Exercise: Word for word, set down every line of the entries below from the line with "- Vérifiez votre" to the line with "- Donnez des exemples concrets", including both, and no other line.

------------

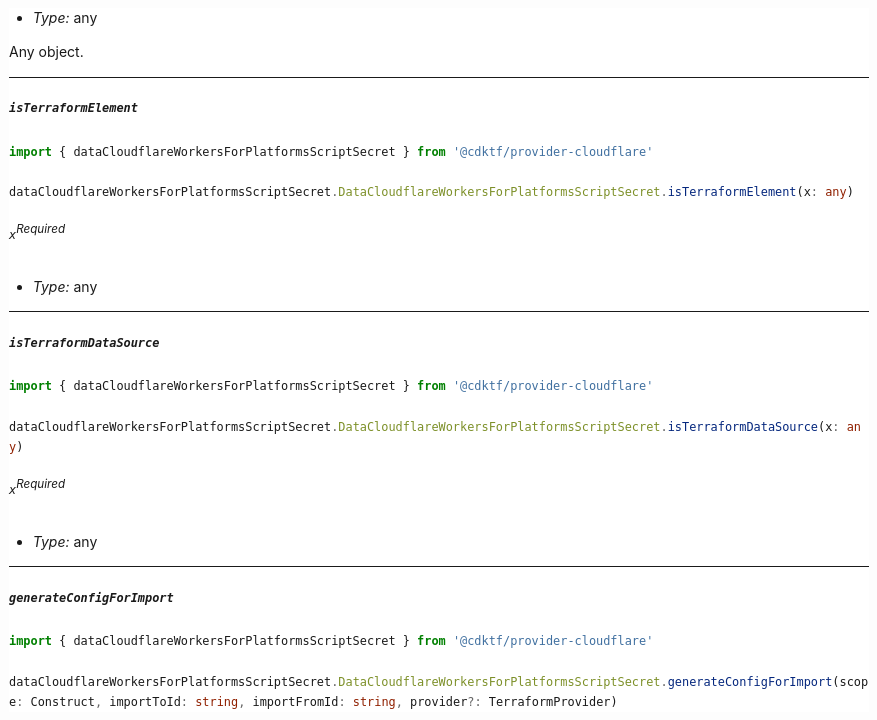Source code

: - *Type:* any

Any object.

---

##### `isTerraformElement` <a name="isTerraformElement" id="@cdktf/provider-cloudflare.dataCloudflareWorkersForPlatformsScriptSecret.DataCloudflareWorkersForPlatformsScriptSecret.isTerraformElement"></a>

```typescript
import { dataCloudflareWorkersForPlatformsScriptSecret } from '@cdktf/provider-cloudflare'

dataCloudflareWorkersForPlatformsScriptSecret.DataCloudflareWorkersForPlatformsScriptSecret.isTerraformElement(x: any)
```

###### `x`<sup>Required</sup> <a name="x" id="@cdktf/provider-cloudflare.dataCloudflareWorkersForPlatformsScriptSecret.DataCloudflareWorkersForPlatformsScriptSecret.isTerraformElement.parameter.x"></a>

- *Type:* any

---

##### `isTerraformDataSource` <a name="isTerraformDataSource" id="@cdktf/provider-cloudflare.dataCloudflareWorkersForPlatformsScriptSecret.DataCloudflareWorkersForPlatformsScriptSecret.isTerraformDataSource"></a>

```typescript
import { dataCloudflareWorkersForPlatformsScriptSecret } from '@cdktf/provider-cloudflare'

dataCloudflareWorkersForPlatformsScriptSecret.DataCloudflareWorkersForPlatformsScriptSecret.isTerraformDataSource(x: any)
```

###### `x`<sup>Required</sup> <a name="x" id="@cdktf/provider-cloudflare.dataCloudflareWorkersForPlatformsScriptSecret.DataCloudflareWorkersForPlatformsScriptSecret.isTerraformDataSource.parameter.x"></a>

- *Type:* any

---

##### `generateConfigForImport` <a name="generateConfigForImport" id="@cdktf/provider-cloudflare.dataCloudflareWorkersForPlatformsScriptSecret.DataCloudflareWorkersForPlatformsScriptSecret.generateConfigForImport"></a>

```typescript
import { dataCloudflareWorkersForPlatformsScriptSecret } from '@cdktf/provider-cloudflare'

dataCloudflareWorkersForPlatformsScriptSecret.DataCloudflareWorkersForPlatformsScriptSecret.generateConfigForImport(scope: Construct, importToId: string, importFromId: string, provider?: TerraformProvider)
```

------------

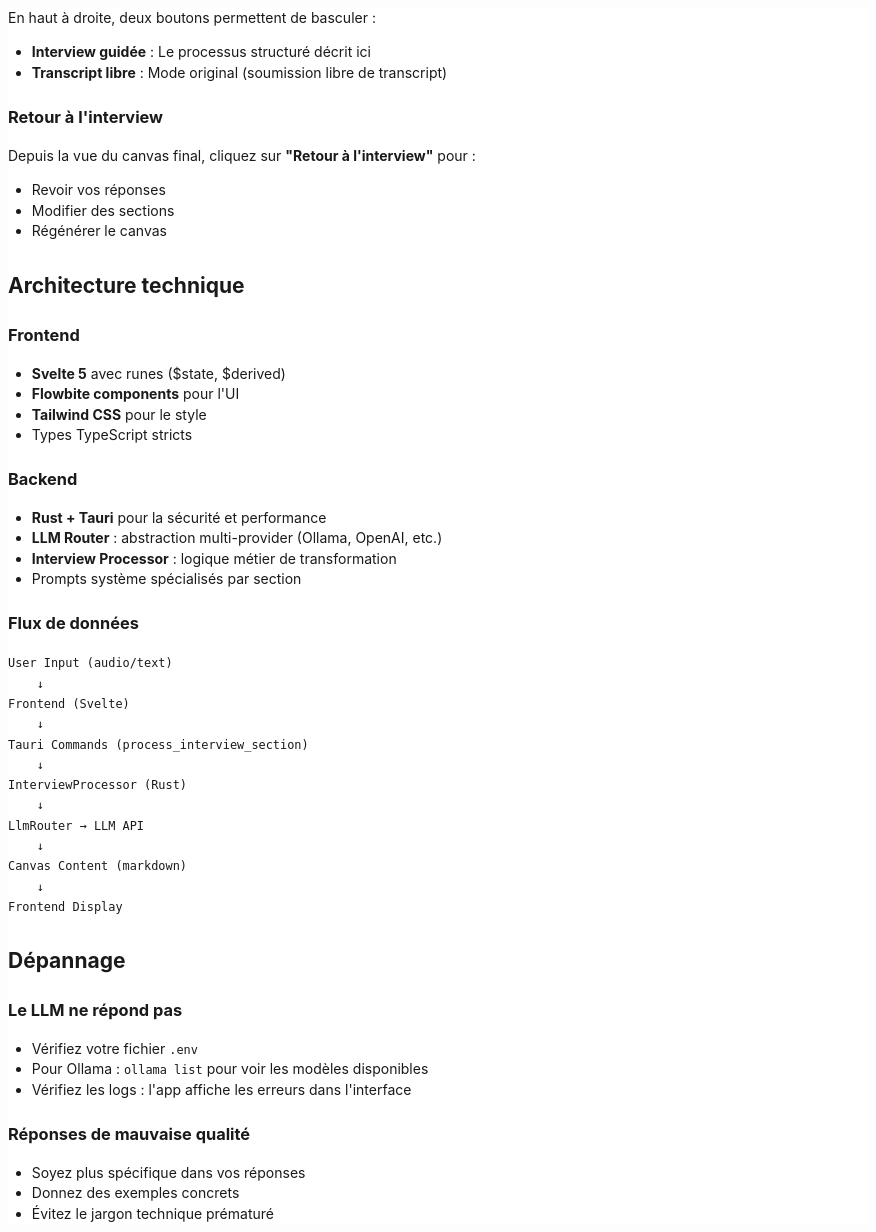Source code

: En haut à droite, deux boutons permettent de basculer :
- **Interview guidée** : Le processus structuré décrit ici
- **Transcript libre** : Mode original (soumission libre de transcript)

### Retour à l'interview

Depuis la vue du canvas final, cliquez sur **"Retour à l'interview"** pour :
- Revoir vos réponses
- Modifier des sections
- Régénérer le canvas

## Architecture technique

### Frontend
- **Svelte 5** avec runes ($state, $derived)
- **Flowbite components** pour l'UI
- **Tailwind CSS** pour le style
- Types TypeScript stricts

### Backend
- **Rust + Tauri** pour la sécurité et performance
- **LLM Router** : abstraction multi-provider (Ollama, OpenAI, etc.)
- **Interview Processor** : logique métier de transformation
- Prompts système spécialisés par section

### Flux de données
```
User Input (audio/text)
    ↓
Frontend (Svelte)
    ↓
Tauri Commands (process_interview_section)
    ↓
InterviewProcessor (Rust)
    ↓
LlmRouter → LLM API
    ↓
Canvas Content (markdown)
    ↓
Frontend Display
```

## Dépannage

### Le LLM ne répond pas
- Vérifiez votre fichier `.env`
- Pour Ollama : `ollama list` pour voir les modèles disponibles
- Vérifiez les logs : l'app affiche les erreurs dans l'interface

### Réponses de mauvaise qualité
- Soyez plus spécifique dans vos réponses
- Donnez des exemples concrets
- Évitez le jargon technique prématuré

------------

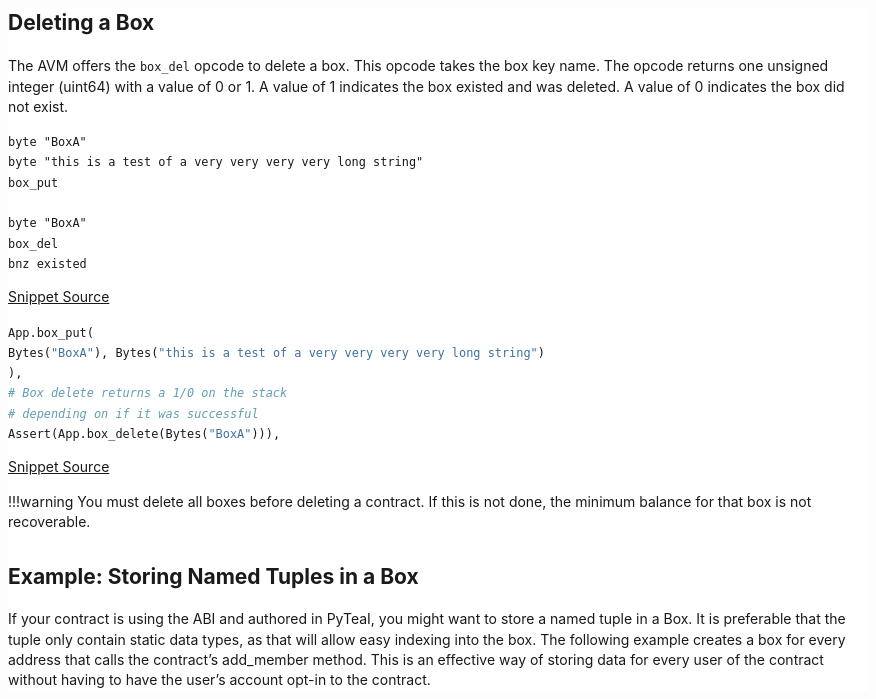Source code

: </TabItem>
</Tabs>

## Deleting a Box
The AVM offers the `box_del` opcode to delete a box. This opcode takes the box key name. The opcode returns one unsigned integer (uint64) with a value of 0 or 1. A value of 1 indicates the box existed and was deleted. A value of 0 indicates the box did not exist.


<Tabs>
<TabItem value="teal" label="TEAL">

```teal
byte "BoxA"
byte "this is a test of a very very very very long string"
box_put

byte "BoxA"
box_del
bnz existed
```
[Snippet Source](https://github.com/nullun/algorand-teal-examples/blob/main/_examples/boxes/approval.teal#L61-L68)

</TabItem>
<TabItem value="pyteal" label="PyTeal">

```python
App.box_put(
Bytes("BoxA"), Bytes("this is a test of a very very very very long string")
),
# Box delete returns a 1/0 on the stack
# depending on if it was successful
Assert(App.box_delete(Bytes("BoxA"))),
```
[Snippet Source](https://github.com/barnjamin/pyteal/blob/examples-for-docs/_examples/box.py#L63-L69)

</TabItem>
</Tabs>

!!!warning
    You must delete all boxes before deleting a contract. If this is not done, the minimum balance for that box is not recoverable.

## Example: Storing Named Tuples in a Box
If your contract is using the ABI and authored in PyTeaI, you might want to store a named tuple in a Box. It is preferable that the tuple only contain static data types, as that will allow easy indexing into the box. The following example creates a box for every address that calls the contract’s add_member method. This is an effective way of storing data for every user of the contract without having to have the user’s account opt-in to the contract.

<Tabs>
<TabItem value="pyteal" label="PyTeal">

------------

Task response:
- Vérifiez votre fichier `.env`
- Pour Ollama : `ollama list` pour voir les modèles disponibles
- Vérifiez les logs : l'app affiche les erreurs dans l'interface

### Réponses de mauvaise qualité
- Soyez plus spécifique dans vos réponses
- Donnez des exemples concrets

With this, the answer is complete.